## [Work instruction 1]
In the post, what does the universe get called?
## [Work instruction 2]
Reproduce word for word the part of the post that opens with the words containing "Reference, reference, reference, social" and closes with "and then some.".
## [Work instruction 3]
Shorten the paragraph of the post that begins "It’s uncomfortable to be the only live one in the room" while keeping its main points.

## [Excerpt]

Posted in Uncategorized by bigsleytheoaf on December 21, 2010

Reference, reference, reference, social nausea feels like pure reference, nothing but reference, reference to this, to that, to that meaningless bit of fluff on the shirt sleeve, to the television show, really, the television show, that you were watching last night, with your family, with your wife, and your children; conversation drifts here and there but doesn’t catch, it’s like a wet handshake, it’s like wet socks and nowhere to take them off, it’s like a limp wrist. There are escapes, but the escapes are all oblivion, or extraordinary, and it’s difficult to live extraordinarily for too long; the universe is a miser, really, have you noticed that it doesn’t let a single thing go, a single fact slip, a single certainty become even fuzzy, every debt must be paid in full and then some.

Reference, reference, reference, we’re spinning you and I, caught uncomfortably against each other, smooshed like children at the bottom of the ball pit, against each other, but indifferent to each other, wondering when the obligatory talky time period has ended, wondering whether there’s a hot girl at this party, wondering where the oblivion is hiding at. Reference your friends, your hair, your achievements, reference references, loads of them, complex encodings of references, reference reference encoding schemes, reference that, and this, and this post. Reference something because you’re nothing, and we can’t both be nothing.

It’s uncomfortable to be the only live one in the room, but it’s more uncomfortable to be the only live one in the world, the only fish flopping, caught in a glint of reflected refracted infinitely complicatedly spawned mountain light, thrown on the shore and whipping to survive just a little longer, not knowing you’re dying, eyes staring blank into an alien sky.

## [Provided data]
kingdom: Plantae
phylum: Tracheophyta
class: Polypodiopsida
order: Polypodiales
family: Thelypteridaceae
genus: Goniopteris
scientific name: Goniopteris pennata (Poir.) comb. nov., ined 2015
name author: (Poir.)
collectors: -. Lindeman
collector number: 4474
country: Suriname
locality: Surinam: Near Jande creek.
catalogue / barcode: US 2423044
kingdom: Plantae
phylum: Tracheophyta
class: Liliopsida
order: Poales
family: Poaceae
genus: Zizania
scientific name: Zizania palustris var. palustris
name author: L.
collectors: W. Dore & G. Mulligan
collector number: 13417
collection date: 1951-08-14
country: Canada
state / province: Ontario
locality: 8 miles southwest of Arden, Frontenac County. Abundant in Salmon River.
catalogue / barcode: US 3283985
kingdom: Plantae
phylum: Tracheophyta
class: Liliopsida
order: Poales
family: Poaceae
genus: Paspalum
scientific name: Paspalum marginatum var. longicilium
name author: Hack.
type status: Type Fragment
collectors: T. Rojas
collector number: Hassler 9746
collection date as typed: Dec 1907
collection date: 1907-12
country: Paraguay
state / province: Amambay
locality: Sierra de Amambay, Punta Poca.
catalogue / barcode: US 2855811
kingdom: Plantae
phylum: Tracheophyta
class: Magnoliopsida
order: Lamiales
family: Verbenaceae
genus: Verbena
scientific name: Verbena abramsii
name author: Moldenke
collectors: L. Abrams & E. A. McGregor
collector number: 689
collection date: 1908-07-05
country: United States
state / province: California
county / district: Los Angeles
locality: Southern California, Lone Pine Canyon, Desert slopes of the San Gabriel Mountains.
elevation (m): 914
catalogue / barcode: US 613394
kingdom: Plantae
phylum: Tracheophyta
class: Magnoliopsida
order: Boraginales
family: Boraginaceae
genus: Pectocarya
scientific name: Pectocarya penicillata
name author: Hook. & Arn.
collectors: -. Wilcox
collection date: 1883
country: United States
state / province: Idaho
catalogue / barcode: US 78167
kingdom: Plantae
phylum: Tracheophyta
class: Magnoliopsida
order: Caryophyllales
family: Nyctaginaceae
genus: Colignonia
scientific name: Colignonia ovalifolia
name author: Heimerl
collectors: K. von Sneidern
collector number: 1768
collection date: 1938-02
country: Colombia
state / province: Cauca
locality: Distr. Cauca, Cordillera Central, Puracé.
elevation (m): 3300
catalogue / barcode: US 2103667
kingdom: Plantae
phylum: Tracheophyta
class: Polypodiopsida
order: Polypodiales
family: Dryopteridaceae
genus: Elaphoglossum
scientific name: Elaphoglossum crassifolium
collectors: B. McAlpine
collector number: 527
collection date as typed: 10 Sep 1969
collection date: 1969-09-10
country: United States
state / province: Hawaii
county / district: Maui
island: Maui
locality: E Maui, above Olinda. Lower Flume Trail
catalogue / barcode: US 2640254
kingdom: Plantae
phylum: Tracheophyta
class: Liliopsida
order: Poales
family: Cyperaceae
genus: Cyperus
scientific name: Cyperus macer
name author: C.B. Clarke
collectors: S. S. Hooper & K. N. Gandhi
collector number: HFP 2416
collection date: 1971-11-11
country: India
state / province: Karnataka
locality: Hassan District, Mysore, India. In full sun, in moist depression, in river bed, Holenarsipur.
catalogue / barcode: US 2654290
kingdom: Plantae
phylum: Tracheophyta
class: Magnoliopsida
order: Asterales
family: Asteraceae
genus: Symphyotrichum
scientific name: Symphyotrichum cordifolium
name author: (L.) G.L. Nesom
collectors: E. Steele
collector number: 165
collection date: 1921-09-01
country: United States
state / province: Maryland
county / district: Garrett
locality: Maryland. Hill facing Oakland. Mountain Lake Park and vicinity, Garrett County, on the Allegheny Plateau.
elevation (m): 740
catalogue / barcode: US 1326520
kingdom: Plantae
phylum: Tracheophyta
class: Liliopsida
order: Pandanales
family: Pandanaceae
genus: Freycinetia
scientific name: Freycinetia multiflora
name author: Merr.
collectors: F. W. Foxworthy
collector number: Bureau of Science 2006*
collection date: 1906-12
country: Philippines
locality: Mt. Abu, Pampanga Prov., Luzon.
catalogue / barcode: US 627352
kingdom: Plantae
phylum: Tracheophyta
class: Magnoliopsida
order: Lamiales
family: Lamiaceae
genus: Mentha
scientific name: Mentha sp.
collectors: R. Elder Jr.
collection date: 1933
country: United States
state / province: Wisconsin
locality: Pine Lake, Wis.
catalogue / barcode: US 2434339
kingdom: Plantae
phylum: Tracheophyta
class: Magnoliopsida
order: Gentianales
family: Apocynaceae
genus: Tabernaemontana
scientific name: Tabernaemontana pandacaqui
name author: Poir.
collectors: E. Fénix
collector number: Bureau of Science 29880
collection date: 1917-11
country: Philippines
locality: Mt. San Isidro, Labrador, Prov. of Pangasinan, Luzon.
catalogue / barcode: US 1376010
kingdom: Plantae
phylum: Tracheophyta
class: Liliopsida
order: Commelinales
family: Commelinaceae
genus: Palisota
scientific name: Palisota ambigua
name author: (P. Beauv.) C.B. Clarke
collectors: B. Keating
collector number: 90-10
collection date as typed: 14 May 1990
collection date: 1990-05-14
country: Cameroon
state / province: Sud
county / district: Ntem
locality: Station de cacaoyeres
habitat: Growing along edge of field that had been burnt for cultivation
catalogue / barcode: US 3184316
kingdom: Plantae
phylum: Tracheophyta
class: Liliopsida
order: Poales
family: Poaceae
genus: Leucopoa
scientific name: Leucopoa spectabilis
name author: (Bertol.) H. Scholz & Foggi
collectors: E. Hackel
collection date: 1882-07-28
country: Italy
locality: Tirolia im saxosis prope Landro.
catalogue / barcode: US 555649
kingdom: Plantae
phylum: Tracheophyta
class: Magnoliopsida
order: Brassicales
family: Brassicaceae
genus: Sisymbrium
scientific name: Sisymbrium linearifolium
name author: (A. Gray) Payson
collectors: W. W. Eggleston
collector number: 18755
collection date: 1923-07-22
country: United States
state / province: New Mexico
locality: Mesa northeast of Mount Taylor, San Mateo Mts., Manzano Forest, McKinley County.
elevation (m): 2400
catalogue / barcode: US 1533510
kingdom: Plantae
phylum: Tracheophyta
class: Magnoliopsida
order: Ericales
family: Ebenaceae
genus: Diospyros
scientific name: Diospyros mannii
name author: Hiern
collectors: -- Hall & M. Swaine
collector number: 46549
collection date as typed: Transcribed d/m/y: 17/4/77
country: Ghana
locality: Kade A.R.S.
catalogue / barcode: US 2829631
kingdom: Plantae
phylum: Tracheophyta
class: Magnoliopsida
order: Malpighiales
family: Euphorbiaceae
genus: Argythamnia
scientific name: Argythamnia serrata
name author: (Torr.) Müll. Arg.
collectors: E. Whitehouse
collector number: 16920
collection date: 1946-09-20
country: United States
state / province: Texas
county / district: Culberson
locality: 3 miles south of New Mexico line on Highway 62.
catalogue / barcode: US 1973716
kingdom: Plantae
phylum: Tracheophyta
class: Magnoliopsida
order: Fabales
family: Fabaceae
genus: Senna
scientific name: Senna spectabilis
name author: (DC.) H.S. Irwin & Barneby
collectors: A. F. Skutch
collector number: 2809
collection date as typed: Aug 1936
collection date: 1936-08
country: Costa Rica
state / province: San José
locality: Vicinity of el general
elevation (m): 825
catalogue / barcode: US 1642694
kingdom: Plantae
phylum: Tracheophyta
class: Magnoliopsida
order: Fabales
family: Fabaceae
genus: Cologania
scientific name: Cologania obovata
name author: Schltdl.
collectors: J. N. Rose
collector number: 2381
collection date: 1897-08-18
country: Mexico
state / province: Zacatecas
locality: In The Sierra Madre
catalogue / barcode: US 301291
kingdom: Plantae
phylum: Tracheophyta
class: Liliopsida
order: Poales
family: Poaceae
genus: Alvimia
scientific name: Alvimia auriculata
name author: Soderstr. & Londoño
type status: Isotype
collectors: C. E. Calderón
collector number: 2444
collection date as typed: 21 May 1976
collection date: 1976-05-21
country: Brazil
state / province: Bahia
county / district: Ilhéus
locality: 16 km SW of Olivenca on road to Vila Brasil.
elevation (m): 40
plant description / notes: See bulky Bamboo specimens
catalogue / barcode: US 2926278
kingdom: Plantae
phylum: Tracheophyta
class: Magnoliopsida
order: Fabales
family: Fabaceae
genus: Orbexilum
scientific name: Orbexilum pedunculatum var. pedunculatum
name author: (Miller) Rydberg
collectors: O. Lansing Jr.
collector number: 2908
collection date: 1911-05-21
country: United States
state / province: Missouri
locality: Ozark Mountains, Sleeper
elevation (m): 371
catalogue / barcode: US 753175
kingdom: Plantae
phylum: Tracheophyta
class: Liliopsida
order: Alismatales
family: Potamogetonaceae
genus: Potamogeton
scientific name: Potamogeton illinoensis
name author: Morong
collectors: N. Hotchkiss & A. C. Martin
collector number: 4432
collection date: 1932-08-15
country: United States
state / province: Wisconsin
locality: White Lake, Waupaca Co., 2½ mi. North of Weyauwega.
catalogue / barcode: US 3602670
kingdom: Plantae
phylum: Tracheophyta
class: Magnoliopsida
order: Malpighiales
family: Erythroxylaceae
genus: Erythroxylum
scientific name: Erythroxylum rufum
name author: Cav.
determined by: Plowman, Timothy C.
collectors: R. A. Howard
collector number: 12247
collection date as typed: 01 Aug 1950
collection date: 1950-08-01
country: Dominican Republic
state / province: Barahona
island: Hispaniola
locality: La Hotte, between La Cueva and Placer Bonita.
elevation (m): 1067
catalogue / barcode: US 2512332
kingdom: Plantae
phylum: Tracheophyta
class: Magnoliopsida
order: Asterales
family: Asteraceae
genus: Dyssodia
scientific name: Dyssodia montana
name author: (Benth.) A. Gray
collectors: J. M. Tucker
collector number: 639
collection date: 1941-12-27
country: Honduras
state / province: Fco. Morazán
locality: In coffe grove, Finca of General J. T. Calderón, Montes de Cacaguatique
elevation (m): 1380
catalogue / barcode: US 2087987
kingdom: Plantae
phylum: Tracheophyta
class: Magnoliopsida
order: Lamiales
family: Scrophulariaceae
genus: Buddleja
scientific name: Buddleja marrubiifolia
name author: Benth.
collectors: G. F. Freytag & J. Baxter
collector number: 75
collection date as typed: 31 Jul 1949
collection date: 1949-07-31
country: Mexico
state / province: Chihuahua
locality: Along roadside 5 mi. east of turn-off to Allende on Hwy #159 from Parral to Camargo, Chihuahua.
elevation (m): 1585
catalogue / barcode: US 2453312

## [Output 1]
A miser.

## [Output 2]
Reference, reference, reference, social nausea feels like pure reference, nothing but reference, reference to this, to that, to that meaningless bit of fluff on the shirt sleeve, to the television show, really, the television show, that you were watching last night, with your family, with your wife, and your children; conversation drifts here and there but doesn’t catch, it’s like a wet handshake, it’s like wet socks and nowhere to take them off, it’s like a limp wrist. There are escapes, but the escapes are all oblivion, or extraordinary, and it’s difficult to live extraordinarily for too long; the universe is a miser, really, have you noticed that it doesn’t let a single thing go, a single fact slip, a single certainty become even fuzzy, every debt must be paid in full and then some.

## [Output 3]
Being the only live one in the room is uncomfortable, but being the only live one in the world is worse. It is like being the only fish flopping, thrown on the shore in reflected mountain light and struggling to survive a little longer, not knowing it is dying, its eyes staring blankly into an alien sky.